Adynata, 1983

Adynata is a figure of speech, a form of hyperbole that has been exaggerated to the point of impossibility. Similarly, Leslie Thornton’s seminal film, Adynata is also a densely assembled rhetoric: an exposition into the social representations of a perpetuated, exoticized otherness – an alien culture, an irretrievable past, an impenetrable psyche – a conjured idealization collapsing under the weight of its own absurdity and irreconcilable contradiction. A wispy, idyllic shot of a futuristic, opalescent, gently contoured botanical garden greenhouse in New York City sets the otherworldly tone for Thornton’s exposition into the culturally amorphous forms of representation as the images of exotic flora (in its sumptuous foliage and forbidding thorns) are juxtaposed against a nineteenth century photograph of an upper class Asian couple formally posed in traditional costume, and set to the nostalgic sounds of scratchy, early twentieth century phonograph records. From this implicit evocation of an intangibly fragile, elusive, intranscendable alterity (an alienness that is reinforced by the idiosyncratic, animated sequence depicting an extraterrestrial view of a spinning Earth), Thornton begins to systematically dismantle the very mechanisms of this subconscious process of rarefaction and exoticism through the practical – and consequently, de-romanticized – recontextualization of the images themselves.

A western woman (Thornton), whose voice appropriately remains unheard, is seen in the process of donning the elaborate period clothing in the style of the woman in the photograph, and in the process, reveals the reductive, vulgar, and grotesque nature of ethnic sameness, caricature, and desexualization that underlies this act of superficial imitation. The shallowness of the masquerade is further underscored by the reconstructed opacity of Thornton’s figuration mimicking the photographed woman’s enigmatic expression, as any traces of her thoughts and motivations are obscured – and consequently, suppressed – beneath the heavy make-up and baroque ornamentation of the costume. Rather than presenting the seductive image of exotic fascination, what emerges in these self-contradicting images is a figurative masquerade: an erasure of identity enabled by the idealization of the subject behind the images, in the submissiveness and artifice of its projected illusion. This deconstruction of idealized images is also illustrated through the recurring shot of a pair of women’s shoes, shaped in the impossibly narrow style of the period, as the footwear is whimsically integrated into images that reveal implicit domesticity (in the act of embroidered sewing) and objectification (in the collage of oriental paraphernalia). Initially juxtaposed against sumptuous, tropical images of bird of paradise flowers at the botanical garden, the footwear is then placed in the context of photographs and illustrative sketches from a scientific journal depicting the process of oriental foot binding to illustrate the implicit violence and inhumanity intrinsic in this cultivated ideal of exotic artificiality.

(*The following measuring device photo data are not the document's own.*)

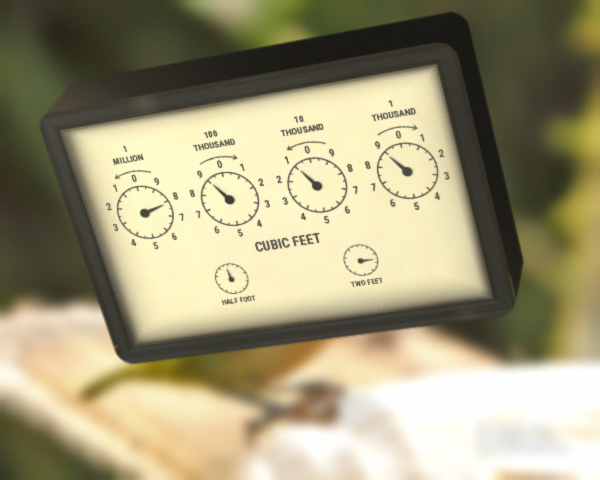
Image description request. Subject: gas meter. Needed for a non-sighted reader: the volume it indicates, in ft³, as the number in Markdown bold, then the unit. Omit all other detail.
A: **790900** ft³
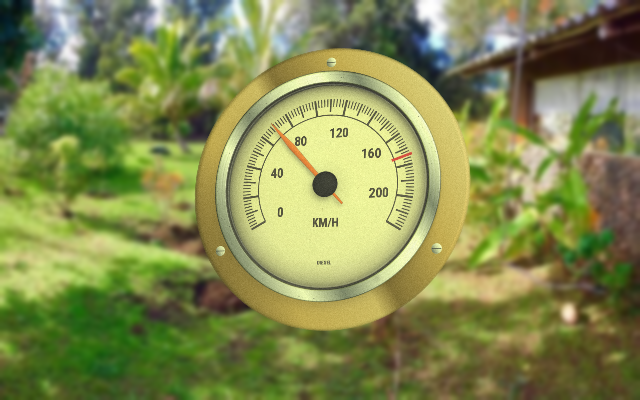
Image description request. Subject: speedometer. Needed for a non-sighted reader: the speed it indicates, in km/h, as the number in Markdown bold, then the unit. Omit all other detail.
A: **70** km/h
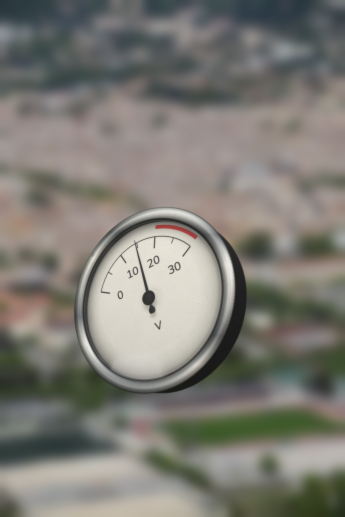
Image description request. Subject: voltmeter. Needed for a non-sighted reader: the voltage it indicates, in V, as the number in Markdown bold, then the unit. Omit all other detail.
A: **15** V
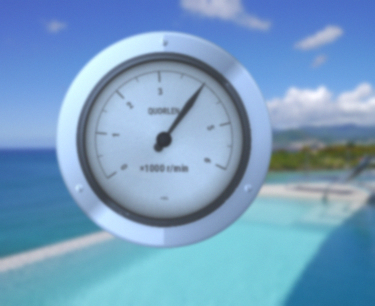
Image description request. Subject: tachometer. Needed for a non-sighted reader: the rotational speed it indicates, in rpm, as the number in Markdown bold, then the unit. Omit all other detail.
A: **4000** rpm
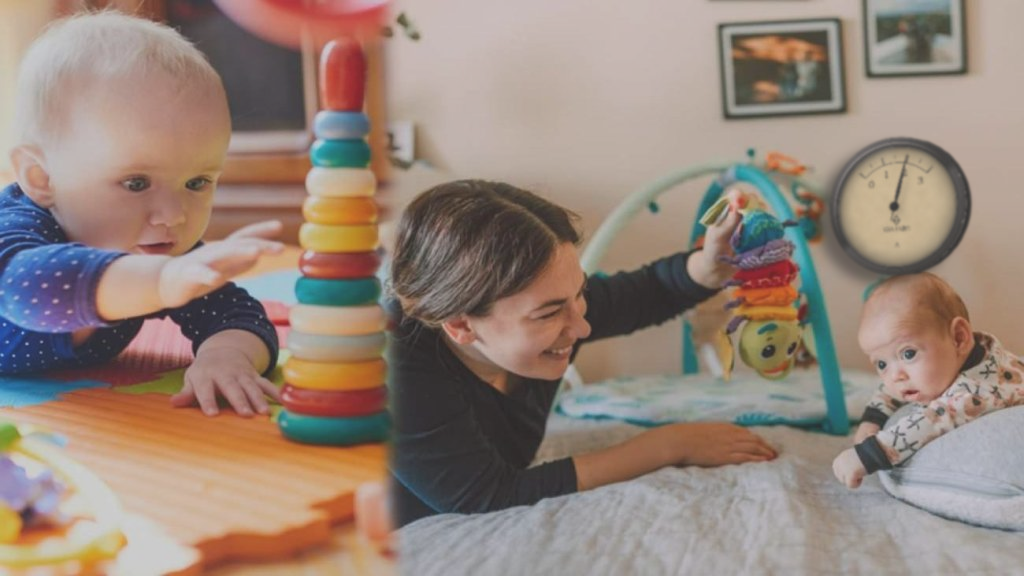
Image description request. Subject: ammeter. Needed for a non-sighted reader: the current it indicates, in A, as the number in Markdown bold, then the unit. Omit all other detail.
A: **2** A
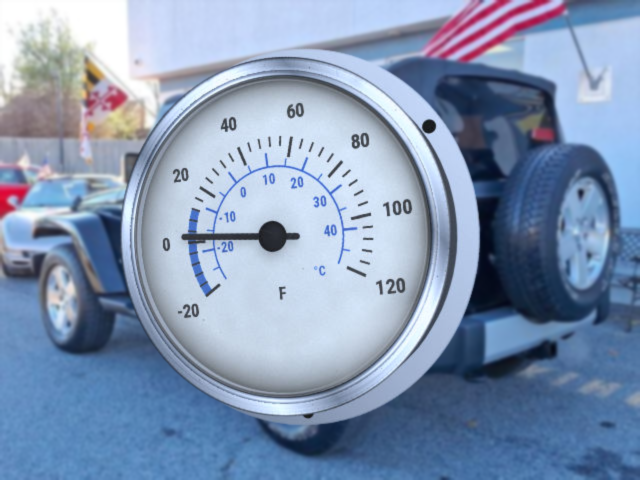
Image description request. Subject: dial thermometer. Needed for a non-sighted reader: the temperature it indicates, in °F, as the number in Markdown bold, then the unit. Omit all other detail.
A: **2** °F
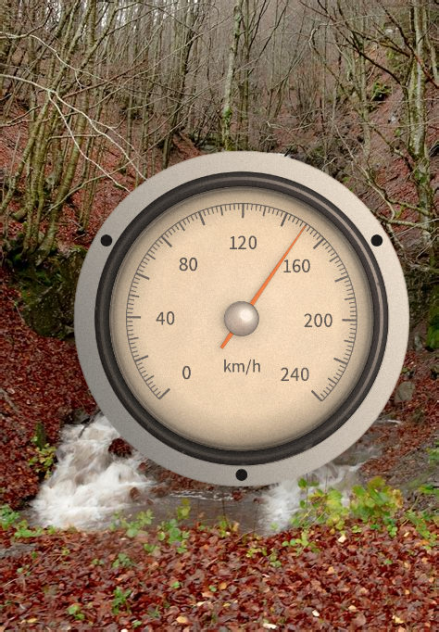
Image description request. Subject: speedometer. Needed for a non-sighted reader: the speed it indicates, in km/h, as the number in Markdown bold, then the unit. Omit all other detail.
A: **150** km/h
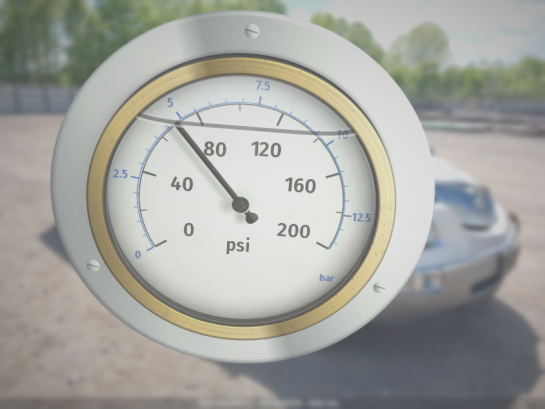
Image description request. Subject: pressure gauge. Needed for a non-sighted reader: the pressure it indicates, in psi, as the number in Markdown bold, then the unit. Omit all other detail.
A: **70** psi
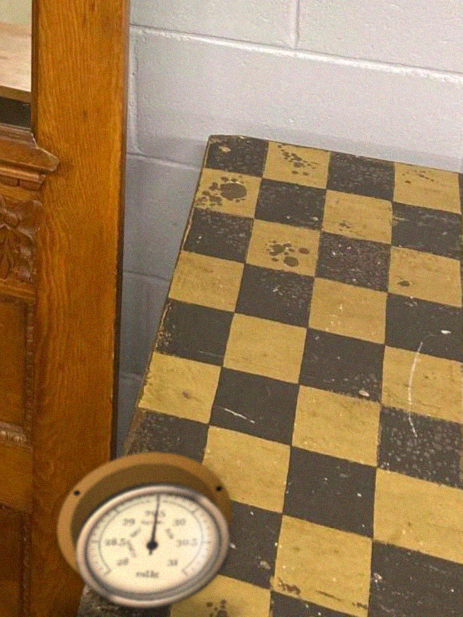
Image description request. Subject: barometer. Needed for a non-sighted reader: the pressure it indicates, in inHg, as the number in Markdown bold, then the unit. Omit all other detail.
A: **29.5** inHg
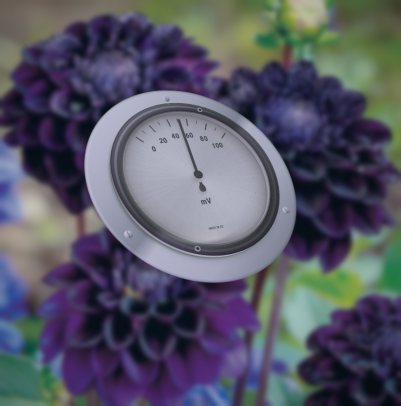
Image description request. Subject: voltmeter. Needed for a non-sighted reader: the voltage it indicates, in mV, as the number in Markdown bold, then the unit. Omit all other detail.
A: **50** mV
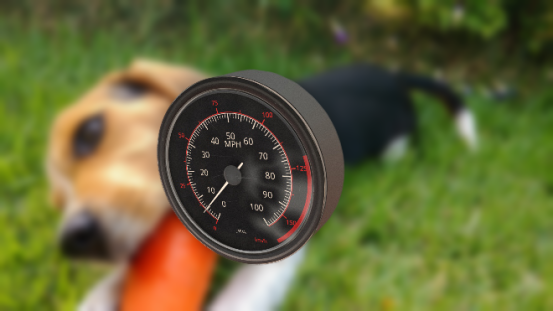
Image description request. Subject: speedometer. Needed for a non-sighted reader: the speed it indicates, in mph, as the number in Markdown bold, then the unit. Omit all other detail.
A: **5** mph
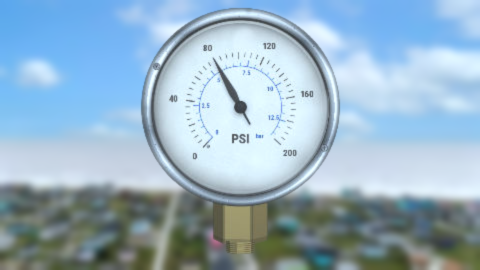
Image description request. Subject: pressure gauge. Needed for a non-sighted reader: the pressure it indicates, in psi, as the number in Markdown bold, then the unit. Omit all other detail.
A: **80** psi
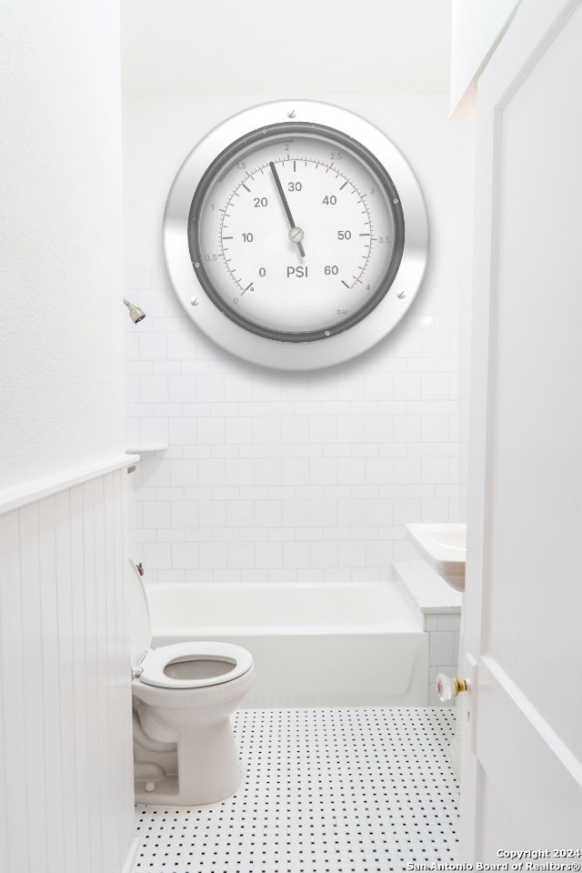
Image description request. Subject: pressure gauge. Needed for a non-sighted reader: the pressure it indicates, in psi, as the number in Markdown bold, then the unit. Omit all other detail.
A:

Moreover, innate in Thornton’s investigation is the insidious nature of images, deployed equally as tools of information as they are of misinformation, illustration and deception, illumination and ignorance. In presenting the contradictions intrinsic in the perception of images, Adynata diverges from the immediate theme of orientalism and alterity towards a broader examination on the nature of human imagination, where the very process itself becomes an engaged, interpretive act of complicity towards the perpetuation of the perception of otherness. It is this multiplicity of meaning that is inevitably captured in the superimposed image of a two-headed earthenware jug that is set against the formal portrait of the Asian couple that concludes the film – an illustration, not only of the ephemeral irreconcilability of images, but also of the unresolved layers of significance that exist beneath the implicated act of seeing.